In Progress>>M4A3 Sherman>>Part 3

The Sherman is back😀 I have to postpone the progress of this Sherman since I sign up for the Modern Warfare Group Build in a local forum. Anything with deadline should always comes first😀 But now the Bergepanzer is already done, and there’s no reason not to continue this kit. There will be some changes from the original plan though…looking at the condition here, it is impossible to create a diorama for this project, so I have to drop that idea T.T as an alternative, I could have more time to deal with the details on the tank itself…I don’t know whether it’s gonna work or not, but I plan to upgrade my weathering skill with this tank.
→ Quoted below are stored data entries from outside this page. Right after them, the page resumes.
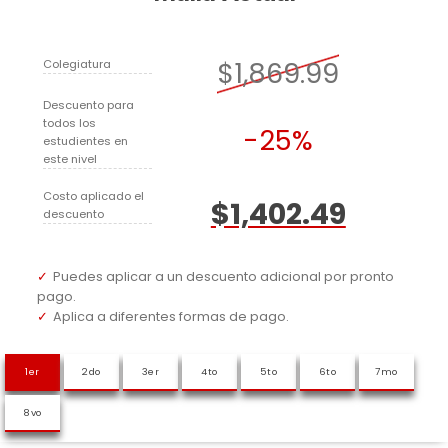
$1,869.99
Colegiatura
Descuento para
todos los
-25%
estudientes en
este nivel
Costo aplicado el
$1,402.49
descuento
Puedes aplicar a un descuento adicional por pronto
pago.
Aplica a diferentes formas de pago.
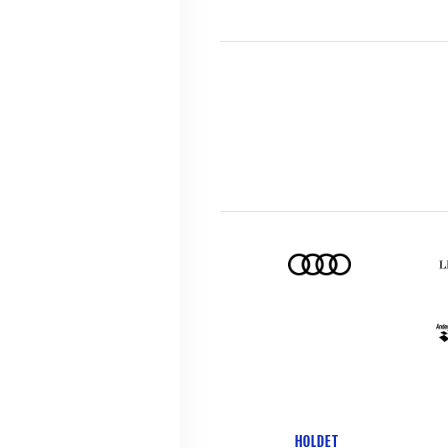
HOLDET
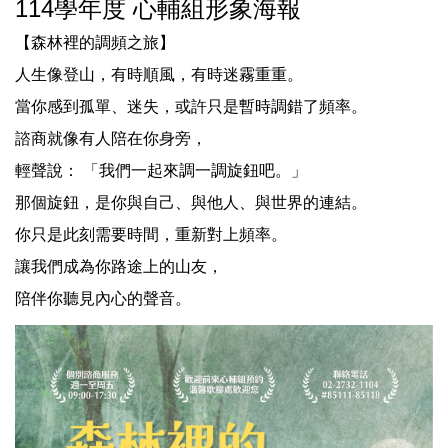
114學年度 心輔組形象海報
【森林裡的調頻之旅】
人生像登山，有時順風，有時迷霧重重。
當你感到孤單、迷失，或許只是暫時調錯了頻率。
諮商就像有人陪在你身旁，
輕聲說： 「我們一起來調一調旋鈕吧。」
那個旋鈕，是你與自己、與他人、與世界的連結。
你只是此刻需要時間，重新對上頻率。
讓我們成為你路途上的山友，
陪伴你聽見內心的聲音。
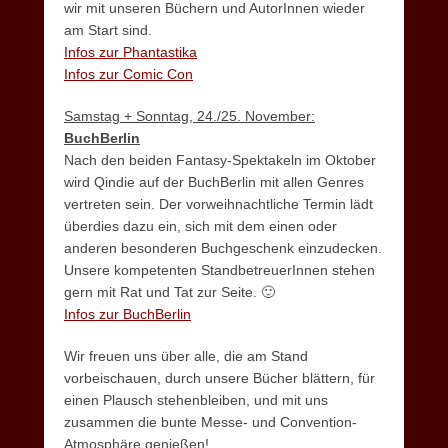
wir mit unseren Büchern und AutorInnen wieder
am Start sind.
Infos zur Phantastika
Infos zur Comic Con
Samstag + Sonntag, 24./25. November:
BuchBerlin
Nach den beiden Fantasy-Spektakeln im Oktober
wird Qindie auf der BuchBerlin mit allen Genres
vertreten sein. Der vorweihnachtliche Termin lädt
überdies dazu ein, sich mit dem einen oder
anderen besonderen Buchgeschenk einzudecken.
Unsere kompetenten StandbetreuerInnen stehen
gern mit Rat und Tat zur Seite. 🙂
Infos zur BuchBerlin
Wir freuen uns über alle, die am Stand
vorbeischauen, durch unsere Bücher blättern, für
einen Plausch stehenbleiben, und mit uns
zusammen die bunte Messe- und Convention-
Atmosphäre genießen!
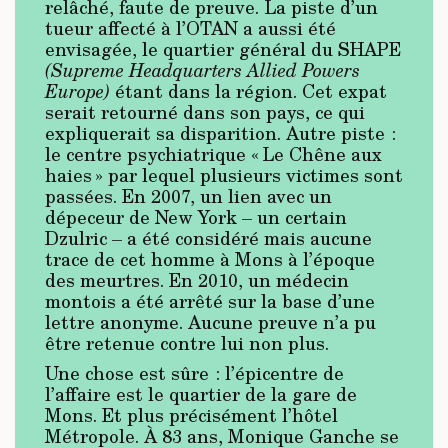
relâché, faute de preuve. La piste d’un
tueur affecté à l’OTAN a aussi été
envisagée, le quartier général du SHAPE
(Supreme Headquarters Allied Powers
Europe)
étant dans la région. Cet expat
serait retourné dans son pays, ce qui
expliquerait sa disparition. Autre piste :
le centre psychiatrique « Le Chêne aux
haies » par lequel plusieurs victimes sont
passées. En 2007, un lien avec un
dépeceur de New York – un certain
Dzulric –
a été considéré mais aucune
trace de cet homme à Mons à l’époque
des meurtres. En 2010, un médecin
montois a été arrêté sur la base d’une
lettre anonyme. Aucune preuve n’a pu
être retenue contre lui non plus.
Une chose est sûre : l’épicentre de
l’affaire est le quartier de la gare de
Mons. Et plus précisément l’hôtel
Métropole. À 83 ans, Monique Ganche se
Fortunately, the assembling process is already done before the Bergepanzer project begins😀 That will save me a lot of precious time. So, let me explain what have I done to this kit. I want to have a more brutal mud on this tank. There is this book about tank that says “Tank does not run on the ground, but it runs through the ground” . It means that a clean tank is a sissy, and it justify me to play dirty. Here’s my attempt to do so:

The mud texture on the lower hull  was made from a very simple ingredients, and those are real sand mixed with surface primer paint and a tiny bit of lacquer thinner, apply it randomly using a paint brush, and you are done😀 Because there is a Surface Primer Paint as one of the ingredient, you don’t have to spray a primer paint on it again. I apply it in various places on the lower hull, in places which I think could not escape the mud.

Then it is time for a spray of primary paint all over the tank.I use Mr Surfacer 1200 for this job. A bit expensive and I don’t know why on earth I use that brand for a military kit…

That is it for now😀 It’s really great to come back to this kit. I personally love Sherman tanks, probably because it was one of those vehicle that have won the war😀

’till the next post !

10 thoughts on “In Progress>>M4A3 Sherman>>Part 3

  1. bd77 says:

    Was wondering on how you’ve made the mud effect until you’d mention the mix.

    Tanks in the olden days are meant to fight a brutal war of attrition, nowadays, tanks hardly see each other visually in exchanging fire.